# [Aşağıdakileri tamamlayınız]
a: Verilen metinde "Özer Akdemir" sözcüklerinden başlayıp "koalisyon (suç ortaklığı)" sözcüklerine kadar uzanan her şeyi hiçbir değişiklik yapmadan çoğaltınız.
b: Verilen metne göre aşağıdaki ifadelerin her biri için evet ya da hayır deyiniz ve hükmü belirleyen sözleri metinden aynen alıntılayınız: (i) Yolsuzluk ve rüşvet operasyonları yeni yıla girildikten sonra başlamıştır. (ii) 12 yıllık koalisyon sürmektedir. (iii) Cemaatin basını, AKP'nin yaptığı haksızlıkları sayfalarına taşımıştır.
··· Verilen metin
Özer Akdemir
2014’e girerken bir önceki yıl halkın yaşam alanlarına yönelik sermaye
saldırılarının yoğunlaşmasının altı çizilmişti. Siyasi iktidar artık koruma
alanı, SİT, milli park, sulak alan, su havzası, orman dinlemeden her yere
gözünü dikmişti. Ama sanırım bu kadarını kimse de beklemiyordu...
SUÇ ORTAKLIĞI
Yeni yıla girilmeden hemen önce ülke gündemini sarsan yolsuzluk ve rüşvet
operasyonları yaşam alanlarına yönelik talan girişimleri ve buna karşı
mücadeleler üzerinde de etkili oldu. 12 yıllık koalisyon (suç ortaklığı)
bozulmuş, bir süre perde gerisinden giden soğuk savaş, açık sıcak çatışmaya
dönüşmüştü. Doğanın talanı pazara sürülünce 12 yıl boyunca cemaatin
şirketlerine "ne istedilerse veren" AKP, birdenbire "çevrecinin
daniskası" kesildi. Cemaate yakın Koza'nın önce Kozak Çukuralan, sonra
Gümüşhane, Eskişehir ve Himmetdede altın madenleri daha önce adının bile konuşulmadığı
gerekçelerle durduruldu. Yıllardır üretim yapan Kozak Çukuralan'daki madenin
çevre izinlerini olmadığı keşfedildi. Kaymaz, Gümüşhane ve üretim için gün
sayan Himmettedeye "geçici faaliyet belgesi" verilmedi. İşte tüm bu
kapatma, durdurma gerekçeleri aslında yıllardır doğaya, yaşama karşı suç
ortaklığı yapıldığının da açık edilmesiydi. "Havuz medyası" da
denilen AKP yandaşı medya yaşam savunucularına "bu günleri de görecek
miydik" dedirten başlıklar atmaya soyundular. Altın madenlerinin değil ama
özellikle Koza'nın altın madenlerinin doğayı nasıl katlettiği, yeraltı
zenginliklerimizi nasıl talan ettiği, işçileri sağlıksız koşullarda nasıl
çalıştırdığı vs haberler çıktı peş peşe. Öbür yandan cemaatin basını tam tersi
ne kadar temiz çalıştıklarını, AKP'nin yaptığı haksızlıkları taşıdı
sayfalarına.
······
··· Malzeme
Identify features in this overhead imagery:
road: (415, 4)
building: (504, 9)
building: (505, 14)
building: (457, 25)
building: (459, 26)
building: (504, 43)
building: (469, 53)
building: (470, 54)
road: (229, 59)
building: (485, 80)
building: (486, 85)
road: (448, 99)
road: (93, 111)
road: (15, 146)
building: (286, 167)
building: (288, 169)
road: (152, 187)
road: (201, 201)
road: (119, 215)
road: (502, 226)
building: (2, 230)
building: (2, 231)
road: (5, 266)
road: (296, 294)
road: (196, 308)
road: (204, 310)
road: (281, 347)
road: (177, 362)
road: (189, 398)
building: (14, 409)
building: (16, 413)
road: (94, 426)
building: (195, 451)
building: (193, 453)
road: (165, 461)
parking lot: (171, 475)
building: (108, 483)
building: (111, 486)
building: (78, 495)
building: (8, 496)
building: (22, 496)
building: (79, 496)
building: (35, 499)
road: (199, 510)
······
# [Görevlere göre yanıtlar]
a:
Özer Akdemir
2014’e girerken bir önceki yıl halkın yaşam alanlarına yönelik sermaye
saldırılarının yoğunlaşmasının altı çizilmişti. Siyasi iktidar artık koruma
alanı, SİT, milli park, sulak alan, su havzası, orman dinlemeden her yere
gözünü dikmişti. Ama sanırım bu kadarını kimse de beklemiyordu...
SUÇ ORTAKLIĞI
Yeni yıla girilmeden hemen önce ülke gündemini sarsan yolsuzluk ve rüşvet
operasyonları yaşam alanlarına yönelik talan girişimleri ve buna karşı
mücadeleler üzerinde de etkili oldu. 12 yıllık koalisyon (suç ortaklığı)

b:
(i) Hayır: "Yeni yıla girilmeden hemen önce ülke gündemini sarsan yolsuzluk ve rüşvet operasyonları"
(ii) Hayır: "12 yıllık koalisyon (suç ortaklığı) bozulmuş"
(iii) Evet: "cemaatin basını tam tersi ne kadar temiz çalıştıklarını, AKP'nin yaptığı haksızlıkları taşıdı sayfalarına"